The following letter was sent yesterday on behalf of a group of PTSOs to both Equestrian Canada and all the Voting Members outlining their issues with the proposed changes.
Re: AGM on September 28, 2021
Dear Ms. Krueger;
I have been retained by Cheval Quebec on behalf of itself and the following entities; Newfoundland and Labrador Equestrian Federation, Nova Scotia Equestrian Federation, New Brunswick Equestrian Association, Prince Edward Island Horse Council, Manitoba Horse Council, Saskatchewan Horse Federation, Alberta Equestrian Federation, Horse Council of British Council, Equine Association of Yukon and their corresponding Category B Members in connection with the Annual General Meeting to be held on September 28, 2021 (“AGM”) and, in particular, certain votes scheduled to be held at this meeting dealing with EC’s articles of incorporation and bylaws.
EC is incorporated under the Canada Not-for-profit Corporations Act (the “Act”). The Act contains the following sections;
197(1) A Special Resolution of the Members, or if Section 199 applies, of each applicable class or group of members – is required to make any amendment to the articles or the by-laws of a corporation to
(d) create a new class or group of members;
(f) change the designation of any class or group of members or add, change or remove any rights and conditions of any such class or group;
(n) add, change or remove any other provision that is permitted by this Act to be set out in the articles.
It is noted that the EC Board intends to bring an Ordinary Resolution to amend the articles and bylaws for a matter to which s. 197(1) applies. The Act goes on to state;
199(1) The members of a class or group of members are, unless the articles otherwise provide in the case of an amendment referred to in paragraphs (a) and (e), entitled to vote separately as a class or group on a proposal to make an amendment referred to in subsection 197(1) to;
(a) effect an exchange, reclassification or cancellation of all or part of the memberships of the class or group;
(b) add, change or remove the rights or conditions attached to the memberships of the class or group, including
(i) to reduce or remove a liquidation preference, or
(ii) to add, remove or change prejudicially voting or transfer rights of the class or group;
(c) increase the rights of any other class or group of members having rights equal or superior to those of the class or group;
(d) increase the rights of a class or group of members having rights inferior to those of the class or group to make them equal or superior to those of the class or group;
(e) create a new class or group of members having rights equal or superior to those of the class or group; or
(f) effect an exchange or create a right of exchange of all or part of the memberships of another class or group into the memberships of the class or group.
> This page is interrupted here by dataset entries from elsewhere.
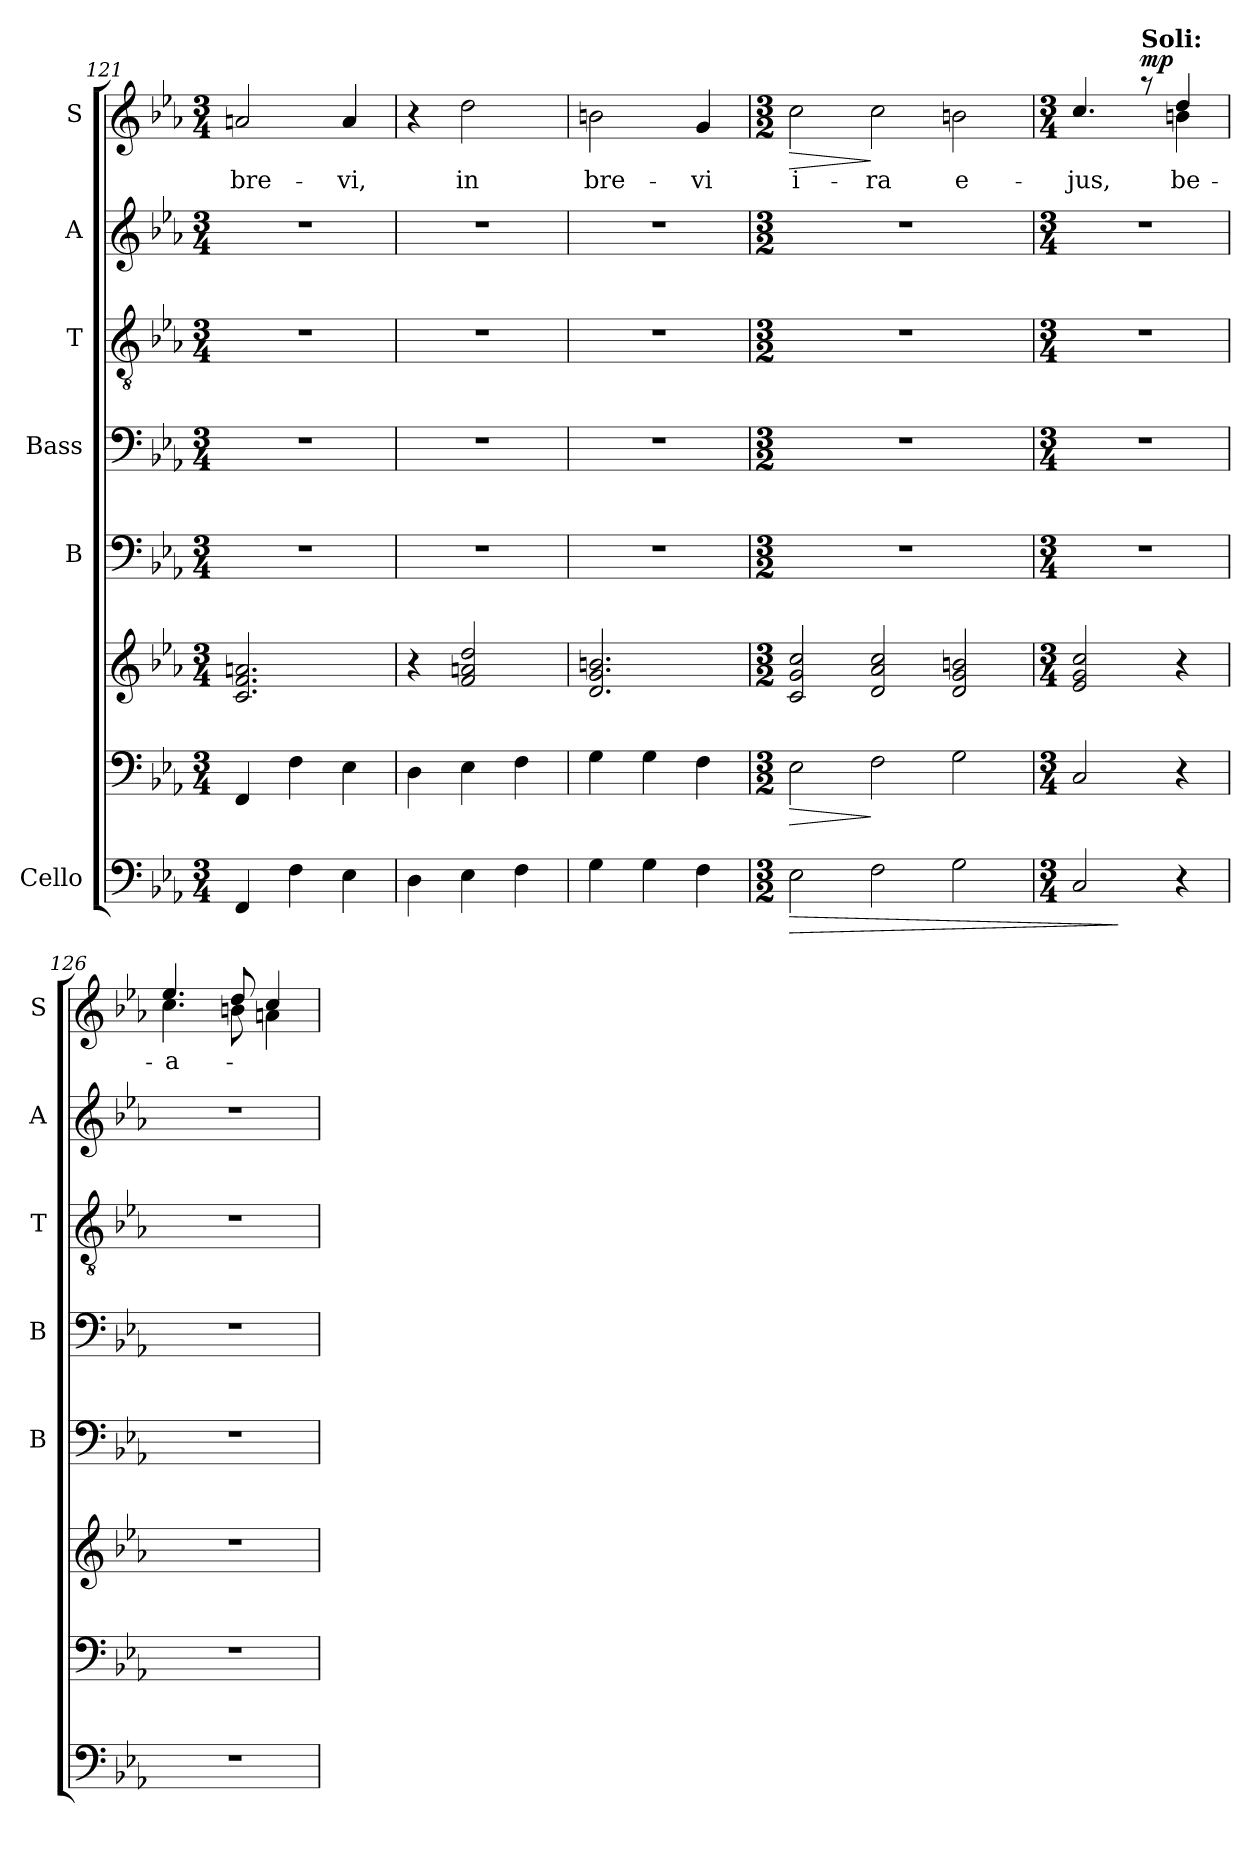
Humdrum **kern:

**kern	**dynam	**kern	**dynam	**kern	**kern	**kern	**kern	**kern	**kern	**text	**dynam
*part8	*part8	*part7	*part7	*part6	*part5	*part4	*part3	*part2	*part1	*part1	*part1
*staff8	*staff8	*staff7	*staff7	*staff6	*staff5	*staff4	*staff3	*staff2	*staff1	*staff1	*staff1
*I"Cello	*	*	*	*	*I"B	*I"Bass	*I"T	*I"A	*I"S	*	*
*	*	*	*	*	*I'B	*I'B	*I'T	*I'A	*I'S	*	*
*clefF4	*	*clefF4	*	*clefG2	*clefF4	*clefF4	*clefGv2	*clefG2	*clefG2	*	*
*k[b-e-a-]	*	*k[b-e-a-]	*	*k[b-e-a-]	*k[b-e-a-]	*k[b-e-a-]	*k[b-e-a-]	*k[b-e-a-]	*k[b-e-a-]	*	*
*E-:	*	*E-:	*	*E-:	*E-:	*E-:	*E-:	*E-:	*E-:	*	*
*M3/4	*	*M3/4	*	*M3/4	*M3/4	*M3/4	*M3/4	*M3/4	*M3/4	*	*
=121	=121	=121	=121	=121	=121	=121	=121	=121	=121	=121	=121
!	!	!	!	!	!	!	!	!	!	!LO:LY:b	!
4FF/	.	4FF/	.	2.c/ 2.f/ 2.an/	2.r	2.r	2.r	2.r	2an/	bre-	.
4F\	.	4F\	.	.	.	.	.	.	.	.	.
!	!	!	!	!	!	!	!	!	!	!LO:LY:b	!
4E-\	.	4E-\	.	.	.	.	.	.	4a/	-vi,	.
=122	=122	=122	=122	=122	=122	=122	=122	=122	=122	=122	=122
4D\	.	4D\	.	4r	2.r	2.r	2.r	2.r	4r	.	.
!	!	!	!	!	!	!	!	!	!	!LO:LY:b	!
4E-\	.	4E-\	.	2f/ 2an/ 2dd/	.	.	.	.	2dd\	in	.
4F\	.	4F\	.	.	.	.	.	.	.	.	.
=123	=123	=123	=123	=123	=123	=123	=123	=123	=123	=123	=123
!	!	!	!	!	!	!	!	!	!	!LO:LY:b	!
4G\	.	4G\	.	2.d/ 2.g/ 2.bn/	2.r	2.r	2.r	2.r	2bn\	bre-	.
4G\	.	4G\	.	.	.	.	.	.	.	.	.
!	!	!	!	!	!	!	!	!	!	!LO:LY:b	!
4F\	.	4F\	.	.	.	.	.	.	4g/	-vi	.
=124	=124	=124	=124	=124	=124	=124	=124	=124	=124	=124	=124
*M3/2	*	*M3/2	*	*M3/2	*M3/2	*M3/2	*M3/2	*M3/2	*M3/2	*	*
!	!LO:HP:b	!	!LO:HP:b	!	!	!	!	!	!	!LO:LY:b	!LO:HP:b
2E-\	>	2E-\	>	2c/ 2g/ 2cc/	1.r	1.r	1.r	1.r	2cc\	i-	>
!	!	!	!	!	!	!	!	!	!	!LO:LY:b	!
2F\	.	2F\	]	2d/ 2a-i/ 2cc/	.	.	.	.	2cc\	-ra	]
!	!	!	!	!	!	!	!	!	!	!LO:LY:b	!
2G\	.	2G\	.	2d/ 2g/ 2bn/	.	.	.	.	2bn\	e-	.
=125	=125	=125	=125	=125	=125	=125	=125	=125	=125	=125	=125
*M3/4	*	*M3/4	*	*M3/4	*M3/4	*M3/4	*M3/4	*M3/4	*M3/4	*	*
!	!	!	!	!	!	!	!	!	!	!LO:LY:b	!
*	*	*	*	*	*	*	*	*	*^	*	*
2C/	.	2C/	.	2e-/ 2g/ 2cc/	2.r	2.r	2.r	2.r	4.cc/	2ryy	-jus,	.
!	!	!	!	!	!	!	!	!	!LO:TX:a:B:t=Soli&colon;	!	!	!
!	!	!	!	!	!	!	!	!	!	!	!	!LO:DY:a
.	.	.	.	.	.	.	.	.	8raa	.	.	mp
!	!	!	!	!	!	!	!	!	!	!	!LO:LY:b	!
4r	]	4r	.	4r	.	.	.	.	4dd/	4bn\	be-	.
!!LO:PB:g=z	!!
=126	=126	=126	=126	=126	=126	=126	=126	=126	=126	=126	=126	=126
!LO:N:vis=1	!	!LO:N:vis=1	!	!LO:N:vis=1	!LO:N:vis=1	!LO:N:vis=1	!LO:N:vis=1	!LO:N:vis=1	!	!	!LO:LY:b	!
2.r	.	2.r	.	2.r	2.r	2.r	2.r	2.r	4.ee-/	4.cc\	-a-	.
.	.	.	.	.	.	.	.	.	8dd/	8bn\	.	.
.	.	.	.	.	.	.	.	.	4cc/	4an\	.	.
*	*	*	*	*	*	*	*	*	*v	*v	*	*
=	=	=	=	=	=	=	=	=	=	=	=
*-	*-	*-	*-	*-	*-	*-	*-	*-	*-	*-	*-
This section of the Act requires EC to bring a Special Resolution to the Members and for Section 197(1)(e) EC needs to bring a Special Resolution to each class to change the group structure from three equal groups to one singular group. Further, under s. 199(1)(b), (d) & (f) the three classes are entitled to vote on the issue separately, but all three classes must agree to the change before it can be enacted by EC. Thus, the group structure can only be changed by Special Resolution and for 199(1)(f) with each group’s approval. EC is hereby put on notice of its error.
The requirements found in Section 3.15(b) of the by-laws has not been complied with. Section 3.15(b) requires the approval of 2/3 of the PTSOs before it can be amended. Additionally, Section 9.2 of the by-laws allow for the amendment of any by-law by Ordinary Resolution subject to both the Articles of Incorporation and s.3.15(b). Thus, EC may not remove/delete either by-law Section 9.2 or 3.15(b) by Ordinary Resolution before it has obtained the approval of 2/3 of the PTSO’s, which approval has not been sought or obtained. EC is hereby put on notice of its error.
In addition, under the Act, the amendments sought to EC’s Articles can only be amended by Special Resolution requiring a 2/3 majority approval. EC has failed to provide the required notice to bring a Special Resolution at the AGM.
Pursuant to Section 253 of the Act, a complainant may bring an application against EC to restrain an action that is oppressive or unfairly prejudicial to or unfairly disregards the interests of any member. The power of the court includes the ability to order or reverse an amendment of EC’s articles or bylaws.
We are writing to notify the Directors of EC that the intended resolutions regarding the membership/group changes are in breach of the Act and should be withdrawn, failing which the PTSOs intend to bring an application for oppression under the Act to enjoin the amendment vote as improperly constituted and not in accordance with EC’s articles and the Act, and/or for oppression to reverse any vote taken that is not in compliance with the by-laws, Act or Articles and to effect a proper vote.